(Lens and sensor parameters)
○ ○ ○

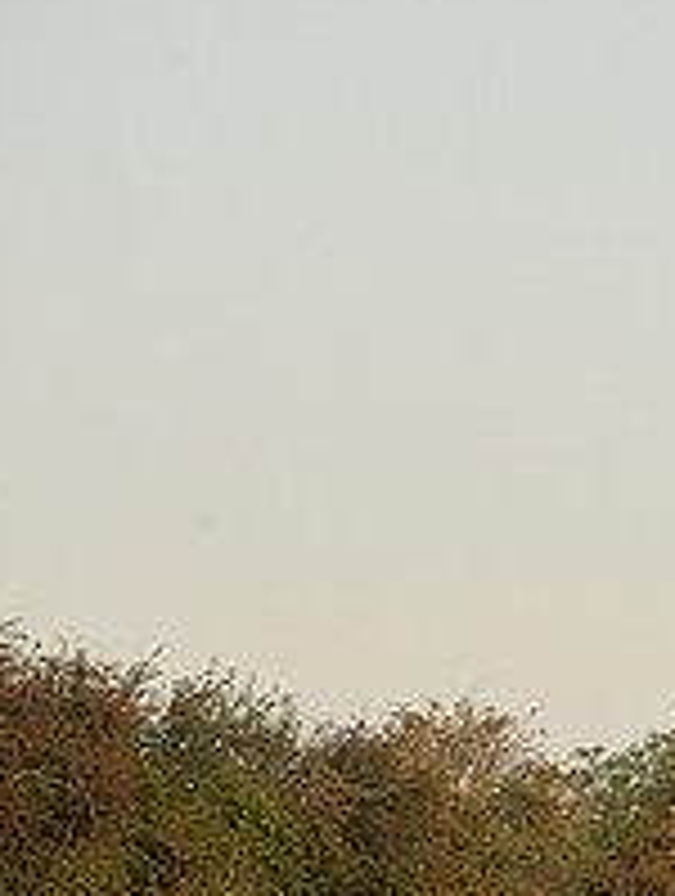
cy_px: 765
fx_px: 14487
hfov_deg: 2.7
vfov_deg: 3.5
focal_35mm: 559
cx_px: 1206
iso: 1000
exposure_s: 1/1000
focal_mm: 200
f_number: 7.1
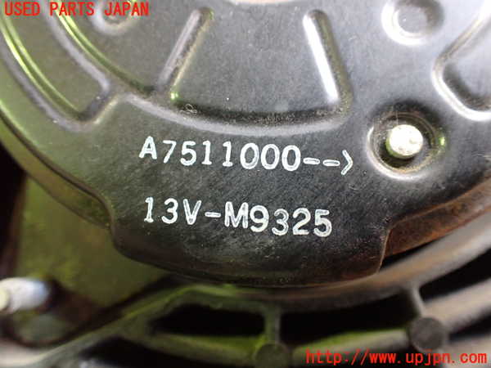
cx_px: 246
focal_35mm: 30
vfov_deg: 46.8
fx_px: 426
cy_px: 184
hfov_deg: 60.0
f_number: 2.3
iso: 800
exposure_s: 1/30
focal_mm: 5.4
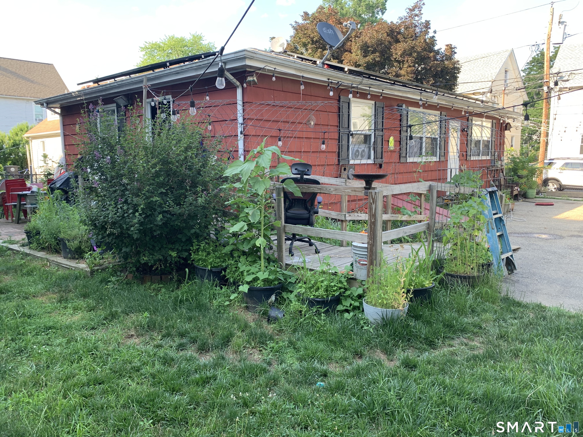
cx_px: 292
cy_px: 218
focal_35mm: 26
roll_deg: +0.9
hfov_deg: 67.3
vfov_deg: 53.1
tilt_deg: -8.3
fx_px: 438
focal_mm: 4.25
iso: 25
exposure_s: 1/122
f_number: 1.8
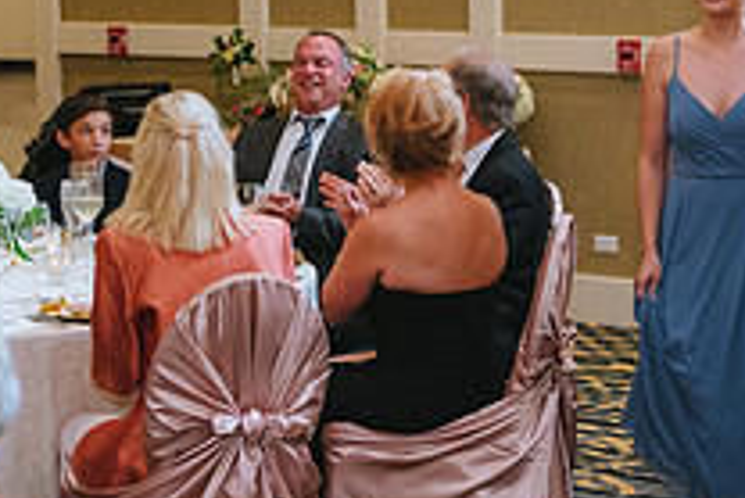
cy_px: 346
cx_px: 586
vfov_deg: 13.3
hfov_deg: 19.6
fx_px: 2133
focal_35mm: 103
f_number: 2.8
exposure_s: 1/125
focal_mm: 35
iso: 1600
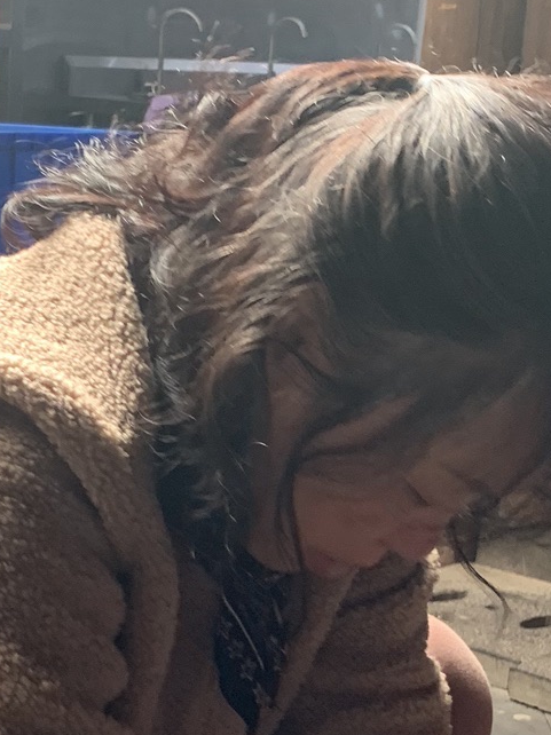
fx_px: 1720
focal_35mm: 81
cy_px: 697
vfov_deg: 23.3
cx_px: 58
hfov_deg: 17.9
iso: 100
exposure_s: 1/62
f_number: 1.8
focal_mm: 4.25
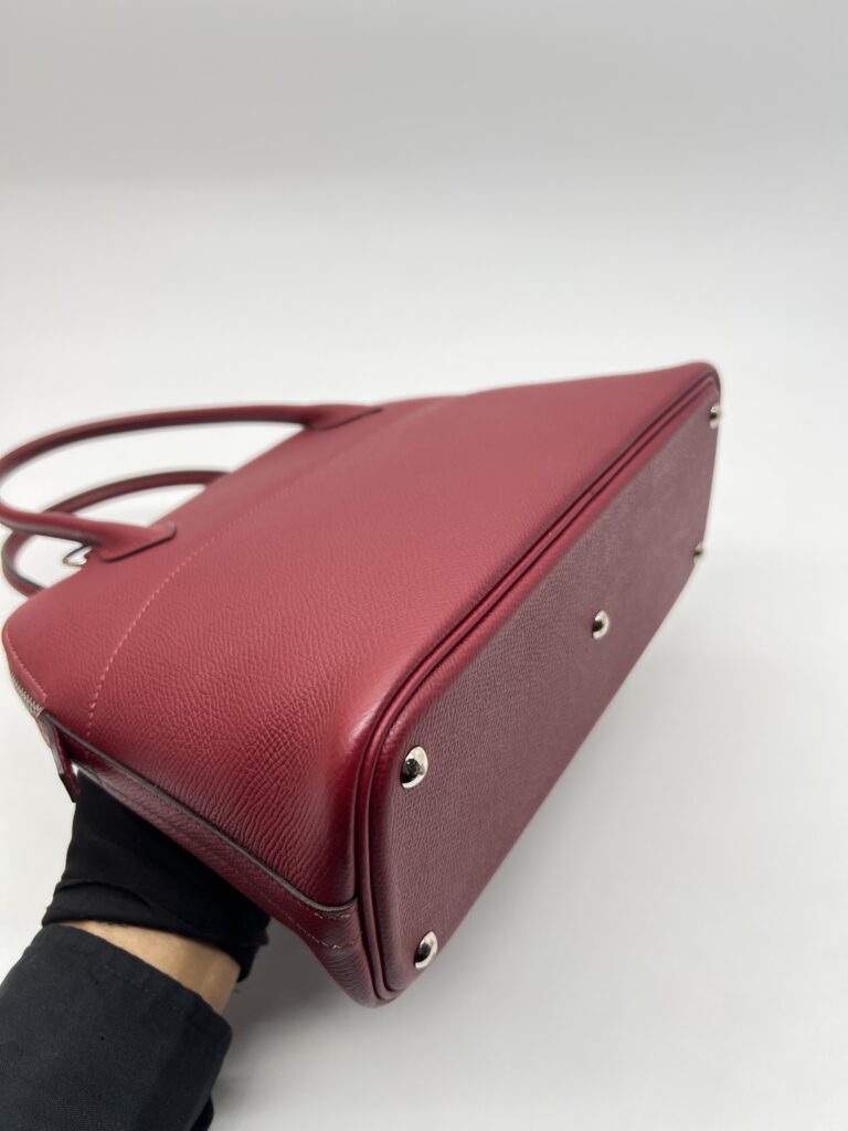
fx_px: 849
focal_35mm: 26
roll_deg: -0.1
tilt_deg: -37.6
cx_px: 424
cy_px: 566
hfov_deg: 53.1
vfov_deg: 67.3
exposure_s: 1/127
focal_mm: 5.7
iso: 32
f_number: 1.5
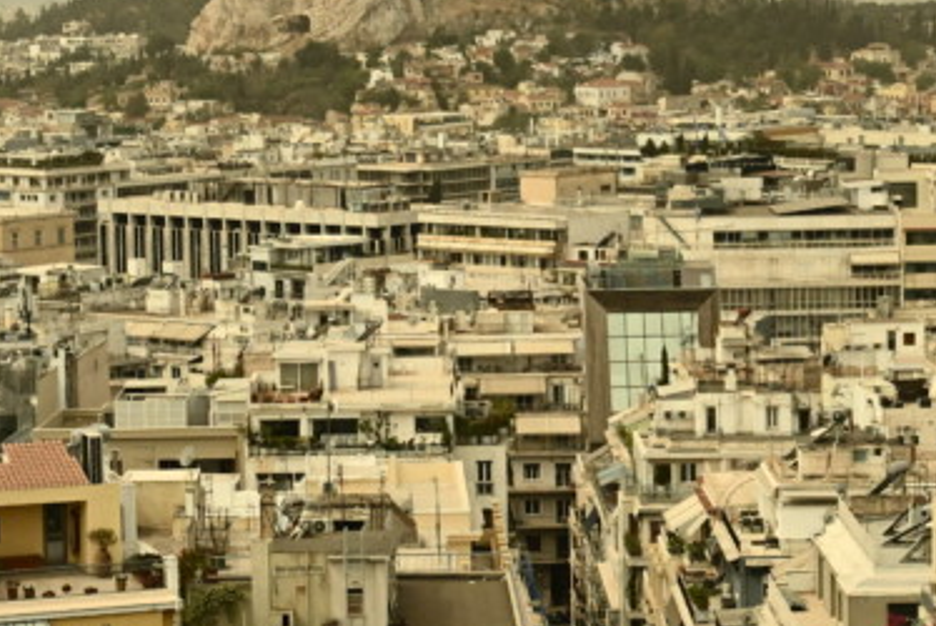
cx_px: 486
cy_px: 303
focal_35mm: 141
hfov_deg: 14.5
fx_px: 3669
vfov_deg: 9.7
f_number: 4
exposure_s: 1/26000
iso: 1600
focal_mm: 44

○ ○ ○

## Work instruction
With the pictures left out, copy exactly the lines from the one containing "vfov_deg: 23.3" through the final line of the records above, both included.

## Solution for this exercise
vfov_deg: 23.3
cx_px: 58
hfov_deg: 17.9
iso: 100
exposure_s: 1/62
f_number: 1.8
focal_mm: 4.25
fx_px: 849
focal_35mm: 26
roll_deg: -0.1
tilt_deg: -37.6
cx_px: 424
cy_px: 566
hfov_deg: 53.1
vfov_deg: 67.3
exposure_s: 1/127
focal_mm: 5.7
iso: 32
f_number: 1.5
cx_px: 486
cy_px: 303
focal_35mm: 141
hfov_deg: 14.5
fx_px: 3669
vfov_deg: 9.7
f_number: 4
exposure_s: 1/26000
iso: 1600
focal_mm: 44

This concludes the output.